Mes parents possédaient une bibliothèque dans laquelle trônait un ouvrage sur les héros français : parmi eux, saint Louis, Louis XIV, Guynemer, Mermoz, etc. Si je reste très attaché aux deux premiers, je le suis également aux deux autres. Tous les héros sont des pionniers, des conquérants, des personnages extraordinaires, avec une force d’âme, du caractère, une envie et un objectif. Celui de Guynemer était de défendre son pays, au risque de sa vie.
Il y eut d’autres héros, côté français, côté allemand aussi. Vous les évoquez tous. Vous notez leur singularité, leurs rapports tumultueux. Mais Guynemer est « à part », n’est-ce pas ?
Oui, il est à part dans le sens où il est le premier aviateur à être autant “médiatisé” de son vivant. C’est l’un des points saillants de mon ouvrage. Dès qu’il dépasse les cinq victoires, ce qui fait de lui un as de l’aviation, la presse lui donne déjà ce qualificatif de « héros ». Il est vrai que la durée de vie d’un aviateur ne dépassait pas deux à trois semaines… Il est à part parce que c’est un jeune homme, avec la foi chrétienne et patriotique chevillée au cœur et au corps, qui n’aurait jamais dû faire la guerre. Il a été ajourné six fois en raison de sa constitution physique trop fragile. La Providence a fait en sorte qu’il réalise son rêve en faisant de lui une véritable légende.
Légende, oui, mais laquelle ? Car elle fut nationale, même internationale. Une vocation ? Qui a entraîné d’autres vocations ?
Guynemer, c’est un destin, c’est une légende dans le sens où acteur de sa vie, il a également su transmettre sa passion, avec bienveillance, aux nouveaux pilotes qui arrivaient dans son escadrille. Le matin de sa mort, le commandant Brocard était venu le chercher pour le transférer dans un poste moins exposé. Guynemer savait pourtant qu’il n’était pas invulnérable. Il a été descendu au moins sept fois par des ennemis. Bien que n’étant pas l’as des as, titre qui revient à René Fonck avec 75 victoires, Guynemer reste le modèle par excellence. Au point que tous les 11 septembre, dans toutes les bases aériennes françaises, on lui rend encore hommage. Mais sa mort restera à jamais un mystère.
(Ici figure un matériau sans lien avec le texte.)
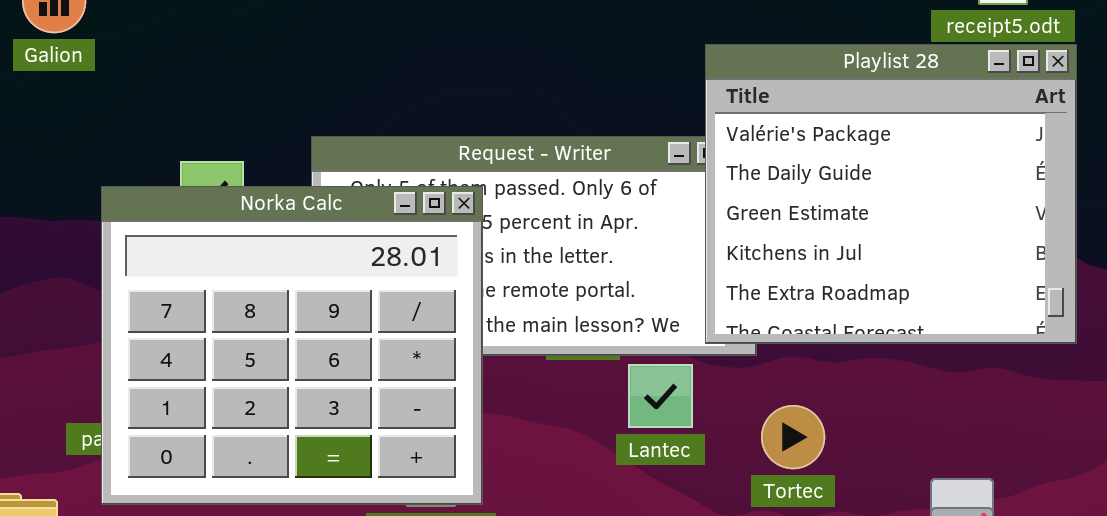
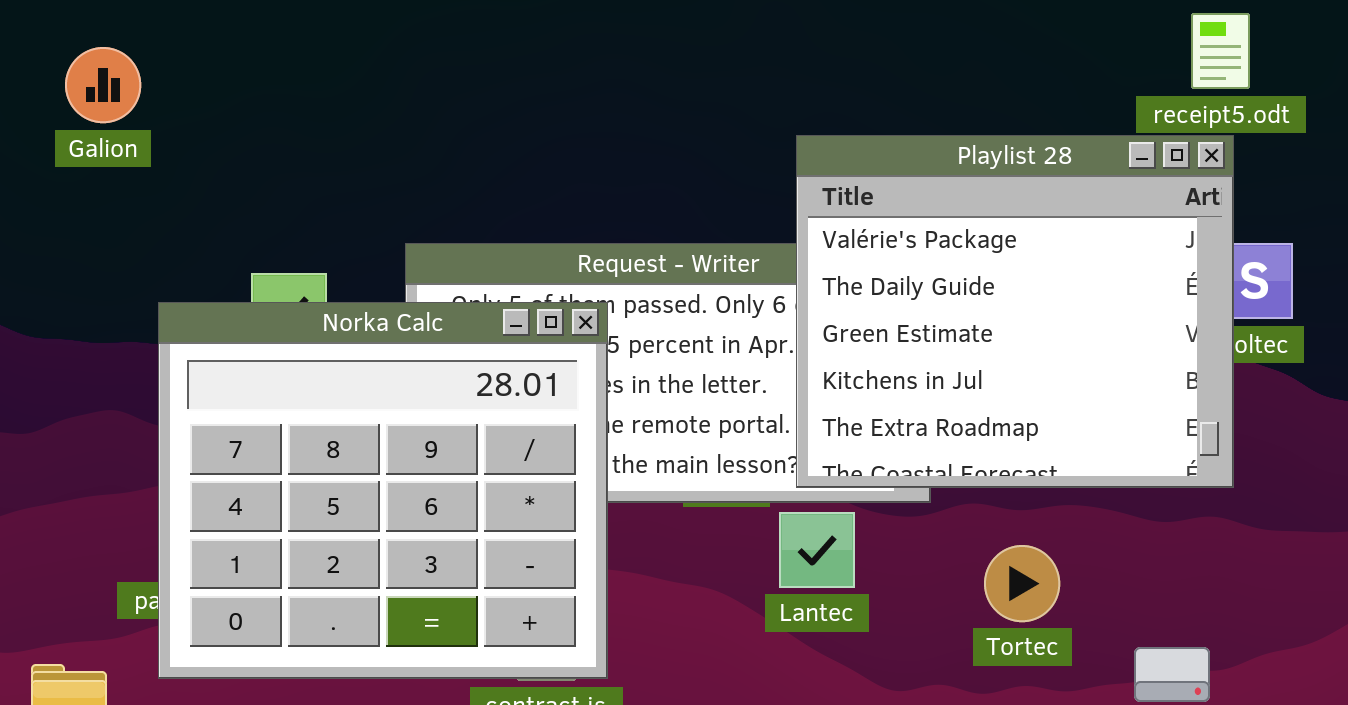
Playlist 28: [705,44,1077,344] -> [796,135,1234,488], moved
Tortec: [761,405,825,469] -> [984,545,1060,622], moved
Mystère ? Bien sûr, de sa mort ?
Mais au-delà ? Quelle conclusion ?
Guynemer n’a pas été qu’une comète dans le ciel de France ou de Belgique. Il nous a légué deux enseignements qui mériteraient d’être gravés au fronton de bien des édifices. Le premier est : « Faire face ». C’est sa devise, reprise depuis par l’armée de l’air. Le second est une phrase qu’il aimait répéter : « Tant qu’on n’a pas tout donné, on n’a rien donné ». Georges Guynemer, descendants des rois de France par les femmes, a donné sa vie.